The Symbol Grounding Problem

Before we get into today’s post, some news:

  • RESURRECTIONS is up for pre-order on Kindle! (If you’re not in the US, it may take a few days before it propagates to your country’s version of Amazon; it took a day before it showed up for me in Canada, for instance.) If you’ve been looking forward to this book, please feel free to pre-order as soon as possible; the timing really does help. If you prefer a physical copy, I’ll let you know when those become available as well.
  • I don’t remember if I announced this earlier, but I’ve been appointed to the SFWA Emerging Technologies Committee, where we’ll do some projects and organizing related to the effect of new technologies – including, but not limited to, generative AI – on speculative fiction authors. It will be a lot of behind the scenes stuff that I mostly won’t be able to publicly discuss, but I’m super excited.

And now, some cognitive science!


Every year – and now more than ever – I tell my first-year students about the symbol grounding problem.

It goes like this:

In the orthodox view of cognitive science, information processing consists of representations and procedures. Something – in your mind, in another animal’s mind, or on a computer – creates representations that refer to the world, and uses them to carry out procedures – whether it’s as simple as adding two numbers, or as complex as writing a novel.
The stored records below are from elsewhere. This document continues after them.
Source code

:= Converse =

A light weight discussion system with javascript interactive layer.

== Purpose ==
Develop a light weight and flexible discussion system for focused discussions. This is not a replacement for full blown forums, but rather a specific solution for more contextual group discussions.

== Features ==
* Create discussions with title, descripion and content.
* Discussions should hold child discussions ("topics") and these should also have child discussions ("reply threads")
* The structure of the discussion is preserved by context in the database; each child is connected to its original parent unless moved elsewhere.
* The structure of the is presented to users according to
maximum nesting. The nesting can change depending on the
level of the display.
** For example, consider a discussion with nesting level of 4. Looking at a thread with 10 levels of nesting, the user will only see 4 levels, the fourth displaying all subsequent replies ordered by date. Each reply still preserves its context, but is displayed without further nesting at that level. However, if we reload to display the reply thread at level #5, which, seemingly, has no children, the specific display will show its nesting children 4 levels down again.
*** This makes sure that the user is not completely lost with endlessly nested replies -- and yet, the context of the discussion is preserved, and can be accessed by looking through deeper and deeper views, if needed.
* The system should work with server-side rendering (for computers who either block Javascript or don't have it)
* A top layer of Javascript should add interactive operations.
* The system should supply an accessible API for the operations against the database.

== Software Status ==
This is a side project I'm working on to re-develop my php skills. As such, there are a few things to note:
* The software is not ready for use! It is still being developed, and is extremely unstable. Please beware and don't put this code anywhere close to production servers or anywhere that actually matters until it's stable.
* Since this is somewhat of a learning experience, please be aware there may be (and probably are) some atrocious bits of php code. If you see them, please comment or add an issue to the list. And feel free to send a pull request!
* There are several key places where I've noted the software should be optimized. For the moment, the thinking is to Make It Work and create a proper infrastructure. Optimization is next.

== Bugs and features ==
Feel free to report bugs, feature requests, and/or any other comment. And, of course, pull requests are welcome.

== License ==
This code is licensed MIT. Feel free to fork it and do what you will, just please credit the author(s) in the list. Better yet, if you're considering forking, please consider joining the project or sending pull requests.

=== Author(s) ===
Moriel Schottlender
A representation can be fuzzy and diffuse (as in the brain, where our knowledge is stored as patterns of connection) but without some form of representation, there is no thought.*

All the representations in a human mind share some important properties.

First: all representations are symbolic.

To be symbolic means that a representation is not the same as the thing it represents. (We call the thing itself a referent.) The map is not the territory. As I like to tell my students, words like “water” are representations; but I can’t drink a glass of the word “water.” Whether a representation is a word, a picture, or something more abstract, it refers to something other than itself.

Second: all representations are grounded.